Rechtsschutzbedürfnis für eine Klage im sozialgerichtlichen Verfahren gegen die Ablehnung von Rehabilitationsleistungen; Keine
Verurteilung des beigeladenen Rehabilitationsträgers im Anwendungsbereich des § 14 SGB IX bei nicht rechtskräftig abgeschlossenem Leistungsverfahren
Gründe
Die zulässige Beschwerde des Klägers ist begründet. Das Sozialgericht (SG) Münster hat seinen Antrag auf Bewilligung von Prozesskostenhilfe und Beiordnung seines Prozessbevollmächtigten für die gegen
den Bescheid vom 31.10.2013 in Gestalt des Widerspruchsbescheids vom 25.03.2014 gerichtete Klage, mit der der Kläger die Übernahme
der Kosten für seine stationäre Unterbringung in der Wohneinrichtung "W" in B ab dem 03.06.2013 aus dem Mitteln der Sozialhilfe
begehrt, zu Unrecht abgelehnt.
1. Nach §
73 a Abs.
1 Satz 1
Sozialgerichtsgesetz (
SGG) in Verbindung mit §§
114 Abs. Satz 1, 115
Zivilprozessordnung (
ZPO) erhält ein Beteiligter, der nach seinen persönlichen und wirtschaftlichen Verhältnissen die Kosten der Prozessführung nicht,
nur zum Teil oder nur in Raten aufbringen kann, auf Antrag Prozesskostenhilfe, wenn die beabsichtigte Rechtsverfolgung hinreichende
Aussicht auf Erfolg bietet und nicht mutwillig erscheint. Diese Voraussetzungen liegen vor.

Vorliegende Datensätze
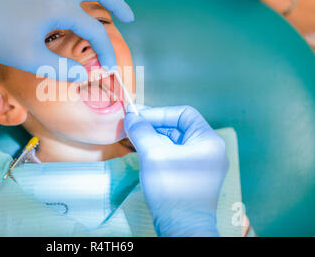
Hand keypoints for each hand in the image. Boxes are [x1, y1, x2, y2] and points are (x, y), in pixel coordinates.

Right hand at [124, 105, 228, 236]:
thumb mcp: (153, 155)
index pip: (184, 114)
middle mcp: (209, 151)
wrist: (182, 229)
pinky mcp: (192, 177)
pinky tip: (143, 151)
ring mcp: (202, 165)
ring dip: (154, 137)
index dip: (159, 113)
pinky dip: (158, 150)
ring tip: (134, 138)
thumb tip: (132, 117)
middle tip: (132, 126)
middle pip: (179, 127)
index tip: (137, 117)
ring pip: (175, 142)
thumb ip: (142, 131)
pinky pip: (175, 155)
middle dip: (154, 125)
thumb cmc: (172, 191)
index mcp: (208, 141)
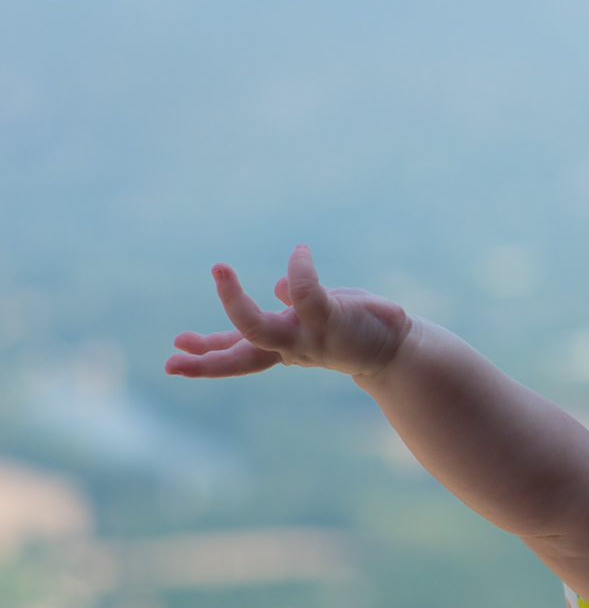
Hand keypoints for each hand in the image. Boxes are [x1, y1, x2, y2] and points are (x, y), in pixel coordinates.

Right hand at [166, 245, 411, 378]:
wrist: (398, 348)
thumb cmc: (355, 328)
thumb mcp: (315, 319)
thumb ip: (291, 310)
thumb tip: (277, 288)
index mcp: (281, 346)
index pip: (238, 353)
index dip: (207, 353)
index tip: (176, 348)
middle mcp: (291, 347)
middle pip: (241, 356)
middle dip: (207, 356)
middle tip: (172, 354)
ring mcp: (309, 339)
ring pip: (261, 330)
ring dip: (235, 303)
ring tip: (218, 268)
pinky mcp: (331, 322)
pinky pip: (305, 294)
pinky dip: (298, 272)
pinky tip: (300, 251)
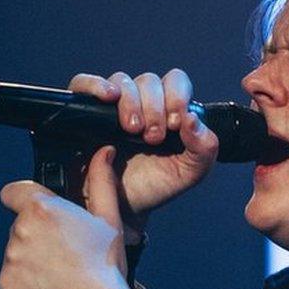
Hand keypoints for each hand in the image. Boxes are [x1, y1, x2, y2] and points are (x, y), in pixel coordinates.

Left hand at [0, 145, 140, 288]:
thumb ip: (101, 181)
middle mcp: (20, 233)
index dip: (25, 198)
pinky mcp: (6, 287)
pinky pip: (13, 280)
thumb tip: (104, 153)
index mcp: (43, 211)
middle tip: (66, 250)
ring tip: (62, 273)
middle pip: (21, 225)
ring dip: (33, 260)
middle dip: (39, 234)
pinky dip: (28, 284)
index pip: (14, 191)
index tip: (40, 212)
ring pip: (17, 253)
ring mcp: (10, 262)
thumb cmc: (106, 267)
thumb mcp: (109, 219)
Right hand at [67, 69, 218, 239]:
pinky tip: (108, 97)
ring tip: (132, 130)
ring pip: (122, 81)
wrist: (120, 208)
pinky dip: (96, 85)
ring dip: (131, 102)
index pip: (176, 82)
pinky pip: (84, 83)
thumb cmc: (154, 186)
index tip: (176, 124)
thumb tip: (194, 119)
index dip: (177, 97)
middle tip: (152, 137)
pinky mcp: (84, 110)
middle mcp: (142, 102)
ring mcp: (112, 105)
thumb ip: (204, 148)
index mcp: (169, 110)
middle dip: (155, 107)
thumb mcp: (189, 172)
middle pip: (149, 81)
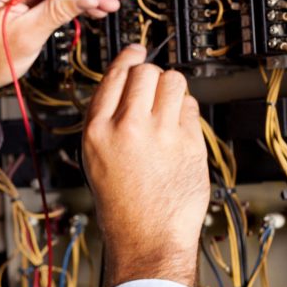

Aufgabe A
Fasse den Auszug zur Prozesskostenhilfe in zwei Sätzen zusammen.
Aufgabe B
Bitte setze den Auszug zur Prozesskostenhilfe nach seinem letzten Satz fort.

Antwort A
Die zulässige Beschwerde des Klägers ist begründet, weil das SG Münster seinen Antrag auf Prozesskostenhilfe und Beiordnung seines Prozessbevollmächtigten für eine Klage zu Unrecht abgelehnt hat, mit der er die Übernahme der Kosten seiner stationären Unterbringung in der Wohneinrichtung "W" in B ab dem 03.06.2013 aus Mitteln der Sozialhilfe begehrt. Nach § 73a Abs. 1 Satz 1 SGG in Verbindung mit §§ 114, 115 ZPO erhält ein Beteiligter, der die Kosten der Prozessführung nicht, nur zum Teil oder nur in Raten aufbringen kann, auf Antrag Prozesskostenhilfe, wenn die beabsichtigte Rechtsverfolgung hinreichende Aussicht auf Erfolg bietet und nicht mutwillig erscheint, und diese Voraussetzungen liegen vor.

Antwort B
a) Entgegen der Auffassung des SG bietet die Klage hinreichende Aussicht auf Erfolg.
Eine hinreichende Erfolgsaussicht besteht dann, wenn der Antragsteller - bei summarischer Prüfung - in der Hauptsache möglicherweise
obsiegen wird. Dabei dürfen die Anforderungen an die Erfolgsaussichten jedoch nicht überspannt werden (vgl. BVerfGE 81, 347 (356 ff.)). Hinreichende Erfolgsaussichten sind grundsätzlich zu bejahen, wenn die Entscheidung in der Hauptsache von einer
schwierigen, bisher ungeklärten Rechtsfrage abhängt (BVerfG a.a.O.) oder wenn von Amts wegen weitere Ermittlungen durchzuführen
sind, bevor die streiterheblichen Fragen abschließend beantwortet werden können, und keine konkreten und nachvollziehbaren
Anhaltspunkte dafür vorliegen, dass die Ermittlungen mit großer Wahrscheinlichkeit zum Nachteil des Antragstellers ausgehen
würden (vgl. BVerfG, Beschl. der 1. Kammer des Ersten Senats vom 20.02.2001 - 1 BvR 1450/00 -, [...] Rn. 12).
Nach diesen Grundsätzen kann der Klage eine hinreichende Aussicht auf Erfolg nicht abgesprochen werden.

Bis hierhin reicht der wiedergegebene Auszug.